# [Document section]
-------------------------

The International Criminal Court (ICC) issued an arrest warrant for President Omar Hassan al-Bashir in March last year for war crimes in Darfur. He responded by expelling the major aid agencies from Darfur, leaving a hole in the world’s largest humanitarian operation.

Oxfam America was one of the small agencies left in Sudan which had to step up its work to fill the gap, but country director El Fateh Osman Adam said there was still much to do.
“We worked hard to address the immediate life-saving issues, provide water, sanitation,” he told Reuters in an interview.
“If it was not provided we may have seen humanitarian catastrophe,” he said. “But there are gaps in a number of areas, livelihood protection and nobody is talking about education.”

In 2010 the agency’s annual budget will reach $6 million, a massive jump from the 2008/09 funds of $1.5 million.

Sister agency Oxfam GB was one of the largest and oldest agencies working in Sudan before being expelled last year.

The crisis in Darfur, where mostly non-Arab rebels took up arms in early 2003 accusing central government of neglecting their region, prompted the world’s largest aid effort.

A counter insurgency campaign by the Khartoum government brought about a humanitarian crisis which the United Nations estimates has claimed 300 000 lives.

Adam said his organisation’s priority was to support Sudanese aid agencies to one day take the lead in the humanitarian operation in their own country.

-------------------------

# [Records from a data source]
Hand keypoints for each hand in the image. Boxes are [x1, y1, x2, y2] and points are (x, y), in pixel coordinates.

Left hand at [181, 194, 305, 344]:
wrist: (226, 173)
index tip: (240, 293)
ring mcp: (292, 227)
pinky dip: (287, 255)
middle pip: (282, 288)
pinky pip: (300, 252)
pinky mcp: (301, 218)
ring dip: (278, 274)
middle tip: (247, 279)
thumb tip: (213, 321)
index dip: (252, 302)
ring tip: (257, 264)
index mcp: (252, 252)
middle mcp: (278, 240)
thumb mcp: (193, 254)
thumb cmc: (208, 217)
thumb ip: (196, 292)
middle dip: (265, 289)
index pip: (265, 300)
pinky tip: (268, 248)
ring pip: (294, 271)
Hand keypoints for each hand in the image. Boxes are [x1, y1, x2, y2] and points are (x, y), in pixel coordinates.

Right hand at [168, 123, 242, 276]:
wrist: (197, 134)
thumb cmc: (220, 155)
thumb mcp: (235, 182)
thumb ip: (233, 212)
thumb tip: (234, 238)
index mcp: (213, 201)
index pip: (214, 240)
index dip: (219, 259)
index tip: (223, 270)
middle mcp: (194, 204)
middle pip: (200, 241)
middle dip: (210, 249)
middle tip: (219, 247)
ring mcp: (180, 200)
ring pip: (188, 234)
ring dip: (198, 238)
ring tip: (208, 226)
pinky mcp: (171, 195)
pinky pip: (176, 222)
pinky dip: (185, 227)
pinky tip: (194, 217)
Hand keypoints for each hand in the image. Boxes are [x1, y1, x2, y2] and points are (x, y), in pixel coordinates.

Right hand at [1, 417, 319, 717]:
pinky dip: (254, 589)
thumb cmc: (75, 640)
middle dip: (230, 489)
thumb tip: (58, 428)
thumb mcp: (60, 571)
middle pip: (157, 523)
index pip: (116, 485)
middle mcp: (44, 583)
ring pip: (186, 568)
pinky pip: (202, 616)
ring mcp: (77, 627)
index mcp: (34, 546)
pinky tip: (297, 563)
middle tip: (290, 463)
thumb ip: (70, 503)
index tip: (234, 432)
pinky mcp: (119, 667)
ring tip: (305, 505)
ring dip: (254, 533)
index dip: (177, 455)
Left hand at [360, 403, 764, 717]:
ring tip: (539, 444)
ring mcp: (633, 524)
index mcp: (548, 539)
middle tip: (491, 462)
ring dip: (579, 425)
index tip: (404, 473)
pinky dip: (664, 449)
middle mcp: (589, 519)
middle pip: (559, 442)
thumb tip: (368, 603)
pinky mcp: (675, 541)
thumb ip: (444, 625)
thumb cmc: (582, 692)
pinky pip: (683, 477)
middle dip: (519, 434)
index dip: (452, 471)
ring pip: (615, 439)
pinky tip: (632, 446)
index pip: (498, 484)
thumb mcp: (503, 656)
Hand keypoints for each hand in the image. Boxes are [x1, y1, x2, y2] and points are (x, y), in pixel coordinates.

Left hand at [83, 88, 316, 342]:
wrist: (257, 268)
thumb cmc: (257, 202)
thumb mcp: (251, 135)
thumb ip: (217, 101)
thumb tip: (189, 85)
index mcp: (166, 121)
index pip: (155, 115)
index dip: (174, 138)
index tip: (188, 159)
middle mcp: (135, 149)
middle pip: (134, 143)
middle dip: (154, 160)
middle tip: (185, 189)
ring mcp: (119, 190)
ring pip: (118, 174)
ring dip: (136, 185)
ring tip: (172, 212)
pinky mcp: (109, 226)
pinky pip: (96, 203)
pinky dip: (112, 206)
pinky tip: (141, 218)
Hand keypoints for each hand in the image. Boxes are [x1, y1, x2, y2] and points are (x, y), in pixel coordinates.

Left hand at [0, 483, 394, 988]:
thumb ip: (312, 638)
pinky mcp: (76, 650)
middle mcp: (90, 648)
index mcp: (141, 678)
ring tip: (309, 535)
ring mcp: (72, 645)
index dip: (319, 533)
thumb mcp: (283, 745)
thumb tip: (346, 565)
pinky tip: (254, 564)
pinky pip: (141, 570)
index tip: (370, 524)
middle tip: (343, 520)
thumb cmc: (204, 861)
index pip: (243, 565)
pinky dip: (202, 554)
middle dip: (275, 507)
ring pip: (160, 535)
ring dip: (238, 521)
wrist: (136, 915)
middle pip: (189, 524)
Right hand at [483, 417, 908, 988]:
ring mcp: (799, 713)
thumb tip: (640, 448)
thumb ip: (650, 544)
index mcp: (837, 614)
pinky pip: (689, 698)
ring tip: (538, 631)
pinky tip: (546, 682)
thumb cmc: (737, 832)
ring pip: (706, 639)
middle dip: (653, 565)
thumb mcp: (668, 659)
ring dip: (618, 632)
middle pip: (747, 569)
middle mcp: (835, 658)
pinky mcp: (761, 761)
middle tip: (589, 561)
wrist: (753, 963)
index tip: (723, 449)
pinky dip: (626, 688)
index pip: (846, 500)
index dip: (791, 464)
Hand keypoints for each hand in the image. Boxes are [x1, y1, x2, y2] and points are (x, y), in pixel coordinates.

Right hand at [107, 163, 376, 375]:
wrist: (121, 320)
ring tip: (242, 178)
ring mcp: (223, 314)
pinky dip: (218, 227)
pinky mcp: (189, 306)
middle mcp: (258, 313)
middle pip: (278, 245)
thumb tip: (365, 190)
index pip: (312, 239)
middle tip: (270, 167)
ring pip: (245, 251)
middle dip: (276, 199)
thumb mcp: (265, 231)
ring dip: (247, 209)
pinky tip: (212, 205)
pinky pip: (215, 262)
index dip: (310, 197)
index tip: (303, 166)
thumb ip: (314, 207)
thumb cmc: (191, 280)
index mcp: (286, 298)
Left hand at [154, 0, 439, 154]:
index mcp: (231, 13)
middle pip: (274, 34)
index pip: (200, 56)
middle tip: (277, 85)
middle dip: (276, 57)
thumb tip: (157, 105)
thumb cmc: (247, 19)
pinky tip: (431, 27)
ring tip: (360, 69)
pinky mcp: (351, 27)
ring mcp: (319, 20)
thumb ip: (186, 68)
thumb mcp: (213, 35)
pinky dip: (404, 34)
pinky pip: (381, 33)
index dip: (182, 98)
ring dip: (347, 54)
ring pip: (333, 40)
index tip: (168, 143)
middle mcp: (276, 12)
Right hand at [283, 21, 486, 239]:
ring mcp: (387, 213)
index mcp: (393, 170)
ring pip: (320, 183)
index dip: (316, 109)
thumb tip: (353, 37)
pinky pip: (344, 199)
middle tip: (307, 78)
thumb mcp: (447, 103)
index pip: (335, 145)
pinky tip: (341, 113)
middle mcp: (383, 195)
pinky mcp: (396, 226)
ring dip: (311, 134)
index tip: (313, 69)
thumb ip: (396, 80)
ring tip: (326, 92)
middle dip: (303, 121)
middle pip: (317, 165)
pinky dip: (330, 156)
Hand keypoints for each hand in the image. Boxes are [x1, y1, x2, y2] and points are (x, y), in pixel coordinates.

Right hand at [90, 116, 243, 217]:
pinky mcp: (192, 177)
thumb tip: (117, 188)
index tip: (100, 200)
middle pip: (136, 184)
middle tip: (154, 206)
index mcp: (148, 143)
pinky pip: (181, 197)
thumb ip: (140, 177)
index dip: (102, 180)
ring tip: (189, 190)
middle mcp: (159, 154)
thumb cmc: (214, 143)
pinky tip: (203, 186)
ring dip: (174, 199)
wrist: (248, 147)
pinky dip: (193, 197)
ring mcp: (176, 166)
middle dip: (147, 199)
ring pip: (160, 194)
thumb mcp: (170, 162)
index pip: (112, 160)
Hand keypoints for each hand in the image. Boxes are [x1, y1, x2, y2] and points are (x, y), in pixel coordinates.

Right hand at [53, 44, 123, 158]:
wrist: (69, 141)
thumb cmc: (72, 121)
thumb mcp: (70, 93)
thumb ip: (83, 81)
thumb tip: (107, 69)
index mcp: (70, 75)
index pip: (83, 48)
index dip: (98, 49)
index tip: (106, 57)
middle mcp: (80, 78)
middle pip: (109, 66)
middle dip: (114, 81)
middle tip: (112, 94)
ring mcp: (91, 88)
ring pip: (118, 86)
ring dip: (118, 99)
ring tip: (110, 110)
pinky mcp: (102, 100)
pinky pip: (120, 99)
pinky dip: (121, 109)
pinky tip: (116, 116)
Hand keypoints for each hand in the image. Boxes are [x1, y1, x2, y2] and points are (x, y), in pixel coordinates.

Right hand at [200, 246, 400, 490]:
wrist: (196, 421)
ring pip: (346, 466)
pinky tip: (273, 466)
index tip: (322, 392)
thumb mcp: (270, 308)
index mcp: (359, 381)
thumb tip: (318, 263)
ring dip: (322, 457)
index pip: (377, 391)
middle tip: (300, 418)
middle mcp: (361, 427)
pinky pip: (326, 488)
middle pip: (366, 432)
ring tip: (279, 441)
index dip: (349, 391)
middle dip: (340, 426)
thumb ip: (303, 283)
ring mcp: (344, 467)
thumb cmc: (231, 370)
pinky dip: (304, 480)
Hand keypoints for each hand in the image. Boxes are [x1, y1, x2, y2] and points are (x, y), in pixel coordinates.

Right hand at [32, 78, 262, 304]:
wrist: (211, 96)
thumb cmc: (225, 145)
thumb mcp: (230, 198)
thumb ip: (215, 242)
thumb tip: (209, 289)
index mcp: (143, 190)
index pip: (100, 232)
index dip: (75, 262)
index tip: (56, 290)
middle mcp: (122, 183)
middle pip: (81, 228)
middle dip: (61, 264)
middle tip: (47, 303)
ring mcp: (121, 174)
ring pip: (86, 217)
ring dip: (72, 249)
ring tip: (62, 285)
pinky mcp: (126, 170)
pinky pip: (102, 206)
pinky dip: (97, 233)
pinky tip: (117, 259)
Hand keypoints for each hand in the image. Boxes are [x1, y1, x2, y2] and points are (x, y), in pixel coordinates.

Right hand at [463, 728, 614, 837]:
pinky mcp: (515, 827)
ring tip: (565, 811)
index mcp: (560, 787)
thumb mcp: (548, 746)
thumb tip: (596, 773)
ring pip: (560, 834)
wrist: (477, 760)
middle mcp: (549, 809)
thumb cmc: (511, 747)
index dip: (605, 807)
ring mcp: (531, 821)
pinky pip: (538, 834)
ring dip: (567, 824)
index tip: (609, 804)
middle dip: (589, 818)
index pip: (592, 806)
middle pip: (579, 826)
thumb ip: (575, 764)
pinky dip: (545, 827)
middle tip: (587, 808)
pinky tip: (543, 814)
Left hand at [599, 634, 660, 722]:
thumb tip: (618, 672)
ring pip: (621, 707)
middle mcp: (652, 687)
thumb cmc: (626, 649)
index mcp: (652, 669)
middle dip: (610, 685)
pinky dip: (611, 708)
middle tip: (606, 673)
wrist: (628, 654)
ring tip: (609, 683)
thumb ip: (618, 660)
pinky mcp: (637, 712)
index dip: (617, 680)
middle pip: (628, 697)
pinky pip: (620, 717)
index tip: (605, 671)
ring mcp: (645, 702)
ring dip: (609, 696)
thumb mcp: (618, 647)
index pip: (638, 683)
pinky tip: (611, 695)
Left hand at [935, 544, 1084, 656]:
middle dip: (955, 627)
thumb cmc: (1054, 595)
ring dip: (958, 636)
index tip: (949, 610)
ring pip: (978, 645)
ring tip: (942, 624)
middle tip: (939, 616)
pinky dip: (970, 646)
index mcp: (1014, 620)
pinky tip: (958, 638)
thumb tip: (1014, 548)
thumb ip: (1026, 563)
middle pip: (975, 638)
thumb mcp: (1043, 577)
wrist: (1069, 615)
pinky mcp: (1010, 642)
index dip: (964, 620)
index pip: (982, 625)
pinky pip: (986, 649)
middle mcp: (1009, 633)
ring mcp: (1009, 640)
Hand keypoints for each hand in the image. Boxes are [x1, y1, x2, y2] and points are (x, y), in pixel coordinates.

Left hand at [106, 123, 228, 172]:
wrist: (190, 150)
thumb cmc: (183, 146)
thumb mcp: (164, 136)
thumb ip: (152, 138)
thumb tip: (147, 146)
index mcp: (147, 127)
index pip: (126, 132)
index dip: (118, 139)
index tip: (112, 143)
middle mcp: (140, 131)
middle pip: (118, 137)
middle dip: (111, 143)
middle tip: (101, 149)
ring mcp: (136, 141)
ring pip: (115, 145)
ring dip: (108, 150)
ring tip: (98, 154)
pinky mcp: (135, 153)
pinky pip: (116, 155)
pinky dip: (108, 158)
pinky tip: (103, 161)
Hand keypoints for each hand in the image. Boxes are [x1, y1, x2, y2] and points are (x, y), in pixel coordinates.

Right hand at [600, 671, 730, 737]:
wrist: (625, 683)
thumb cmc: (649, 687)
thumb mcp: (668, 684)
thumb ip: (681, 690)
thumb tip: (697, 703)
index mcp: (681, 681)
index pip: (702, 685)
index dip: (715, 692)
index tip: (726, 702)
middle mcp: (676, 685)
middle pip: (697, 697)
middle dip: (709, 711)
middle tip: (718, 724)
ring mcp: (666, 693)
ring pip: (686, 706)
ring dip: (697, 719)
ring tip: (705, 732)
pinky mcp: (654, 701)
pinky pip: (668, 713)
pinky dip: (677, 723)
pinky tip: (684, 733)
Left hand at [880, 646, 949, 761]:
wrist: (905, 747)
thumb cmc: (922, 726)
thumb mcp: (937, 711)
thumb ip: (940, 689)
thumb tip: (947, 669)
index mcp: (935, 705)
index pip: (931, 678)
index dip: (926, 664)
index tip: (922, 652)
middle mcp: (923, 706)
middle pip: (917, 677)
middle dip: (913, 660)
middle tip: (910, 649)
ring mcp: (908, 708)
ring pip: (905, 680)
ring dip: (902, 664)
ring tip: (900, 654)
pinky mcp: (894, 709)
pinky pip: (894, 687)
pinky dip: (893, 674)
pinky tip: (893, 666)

-------------------------

# [Explore the material]
1. Shorten the paragraph of the Darfur aid article that begins "The International Criminal Court (ICC) issued" into a brief bulleted list that keeps its main facts.
2. Carry on the Darfur aid article, picking up right after its final sentence.

# [Answers for each item]
1.
- In March of the previous year, the ICC issued an arrest warrant for President Omar Hassan al-Bashir for war crimes in Darfur.
- In response, he expelled the major aid agencies from Darfur.
- This left a hole in the world's largest humanitarian operation.

2.
“It’s not something that will happen in one day we have to have the patience until we build the capacity of our local partners,” he said.
“The expulsion showed that you can suddenly lose everything but if you are supporting other (local) actors then what you have done can continue.”

Adam said international aid agencies, the United Nations and the Sudanese government should all work to help local organisations to lead the aid effort themselves.

He said the exit of the agencies left gaps elsewhere in Africa’s largest country, including the east, where Oxfam America hoped to open operations in the future.
“There are huge needs in the east which we need to respond to,” he said, adding poverty, water and food security were areas which needed attention in the arid east of Sudan.



East Sudan saw the end of a smaller insurgency with a 2006 peace deal but has seen little peace dividend, remaining one of the poorest areas in the country, despite housing the major port which exports Sudan’s oil.